Thorpe did not cry out, nor confide in a friend, nor do anything
even so mild as pacing the floor. The only outward and visible sign
a close observer might have noted was a certain dumb pain lurking in
the depths of his eyes like those of a wounded spaniel. He was hurt,
but did not understand. He suffered in silence, but without anger.
This is at once the noblest and the most pathetic of human suffering.

At first the spring of his life seemed broken. He did not care for
money; and at present disappointment had numbed his interest in the
game. It seemed hardly worth the candle.

Then in a few days, after his thoughts had ceased to dwell constantly
on the one subject, he began to look about him mentally. Beneath his
other interests he still felt constantly a dull ache, something
unpleasant, uncomfortable. Strangely enough it was almost identical
in quality with the uneasiness that always underlay his surface-
thoughts when he was worried about some detail of his business.
Unconsciously,--again as in his business,--the combative instinct
aroused.
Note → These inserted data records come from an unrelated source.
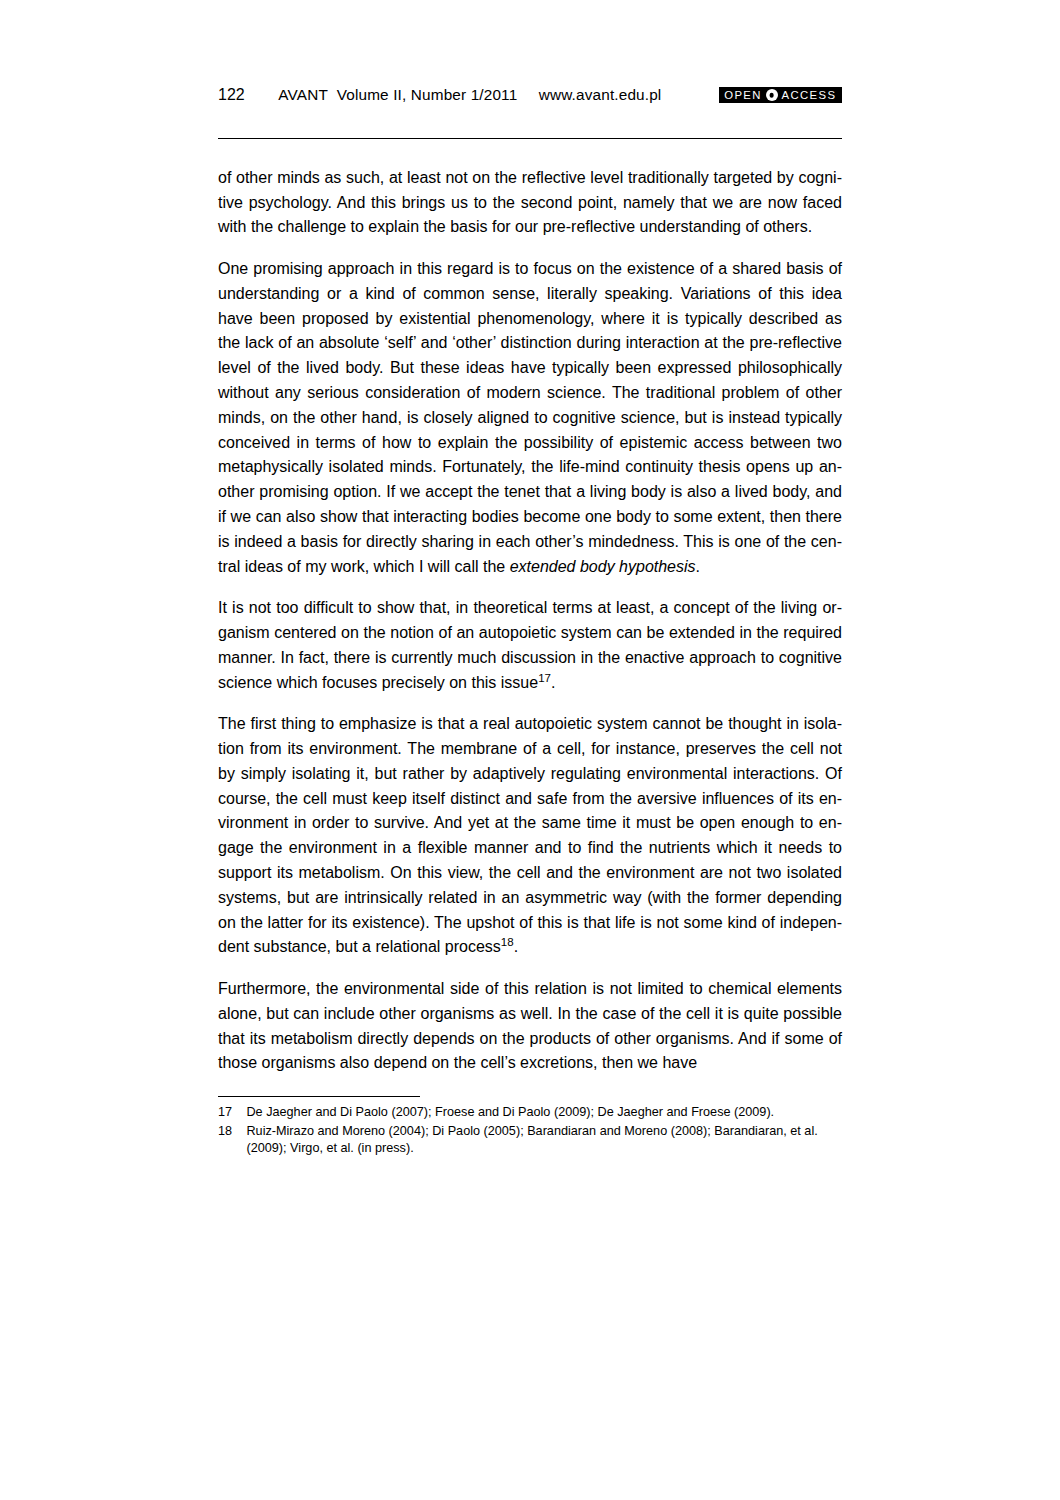122 AVANT Volume II, Number 1/2011 www.avant.edu.pl Open Access
of other minds as such, at least not on the reflective level traditionally targeted by cognitive psychology. And this brings us to the second point, namely that we are now faced with the challenge to explain the basis for our pre-reflective understanding of others.
One promising approach in this regard is to focus on the existence of a shared basis of understanding or a kind of common sense, literally speaking. Variations of this idea have been proposed by existential phenomenology, where it is typically described as the lack of an absolute ‘self’ and ‘other’ distinction during interaction at the pre-reflective level of the lived body. But these ideas have typically been expressed philosophically without any serious consideration of modern science. The traditional problem of other minds, on the other hand, is closely aligned to cognitive science, but is instead typically conceived in terms of how to explain the possibility of epistemic access between two metaphysically isolated minds. Fortunately, the life-mind continuity thesis opens up another promising option. If we accept the tenet that a living body is also a lived body, and if we can also show that interacting bodies become one body to some extent, then there is indeed a basis for directly sharing in each other’s mindedness. This is one of the central ideas of my work, which I will call the extended body hypothesis.
It is not too difficult to show that, in theoretical terms at least, a concept of the living organism centered on the notion of an autopoietic system can be extended in the required manner. In fact, there is currently much discussion in the enactive approach to cognitive science which focuses precisely on this issue17.
The first thing to emphasize is that a real autopoietic system cannot be thought in isolation from its environment. The membrane of a cell, for instance, preserves the cell not by simply isolating it, but rather by adaptively regulating environmental interactions. Of course, the cell must keep itself distinct and safe from the aversive influences of its environment in order to survive. And yet at the same time it must be open enough to engage the environment in a flexible manner and to find the nutrients which it needs to support its metabolism. On this view, the cell and the environment are not two isolated systems, but are intrinsically related in an asymmetric way (with the former depending on the latter for its existence). The upshot of this is that life is not some kind of independent substance, but a relational process18.
Furthermore, the environmental side of this relation is not limited to chemical elements alone, but can include other organisms as well. In the case of the cell it is quite possible that its metabolism directly depends on the products of other organisms. And if some of those organisms also depend on the cell’s excretions, then we have
17 De Jaegher and Di Paolo (2007); Froese and Di Paolo (2009); De Jaegher and Froese (2009).
18 Ruiz-Mirazo and Moreno (2004); Di Paolo (2005); Barandiaran and Moreno (2008); Barandiaran, et al. (2009); Virgo, et al. (in press).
In lack of other object on which to expend itself, Thorpe's
fighting spirit turned with energy to the subject of the lawsuit.

Under the unwonted stress of the psychological condition just
described, he thought at white heat. His ideas were clear, and
followed each other quickly, almost feverishly.

After his sister left the Renwicks, Thorpe himself went to Detroit,
where he interviewed at once Northrop, the brilliant young lawyer
whom the firm had engaged to defend its case.

"I'm afraid we have no show," he replied to Thorpe's question.
"You see, you fellows were on the wrong side of the fence in trying
to enforce the law yourselves. Of course you may well say that
justice was all on your side. That does not count. The only
recourse recognized for injustice lies in the law courts. I'm
afraid you are due to lose your case."

"Well," said Thorpe, "they can't prove much damage."

"I don't expect that they will be able to procure a very heavy
judgment," replied Northrop. "The facts I shall be able to adduce
will cut down damages. But the costs will be very heavy."

"Yes," agreed Thorpe.

"And," then pursued Northrop with a dry smile, "they practically own
Sherman. You may be in for contempt of court at their instigation.
As I understand it, they are trying rather to injure you than to
get anything out of it themselves."

"That's it," nodded Thorpe.

"In other words, it's a case for compromise."

"Just what I wanted to get at," said Thorpe with satisfaction.
"Now answer me a question. Suppose a man injures Government or
State land by trespass. The land is afterwards bought by another
party. Has the latter any claim for damage against the trespasser?
Understand me, the purchaser bought AFTER the trespass was committed."

"Certainly," answered Northrop without hesitation.

"Provided suit is brought within six years of the time the trespass
was committed."

"Good! Now see here. These M. & D. people stole about a section of
Government pine up on that river, and I don't believe they've ever
bought in the land it stood on. In fact I don't believe they
suspect that anyone knows they've been stealing. How would it do,
if I were to buy that section at the Land Office, and threaten to
sue them for the value of the pine that originally stood on it?"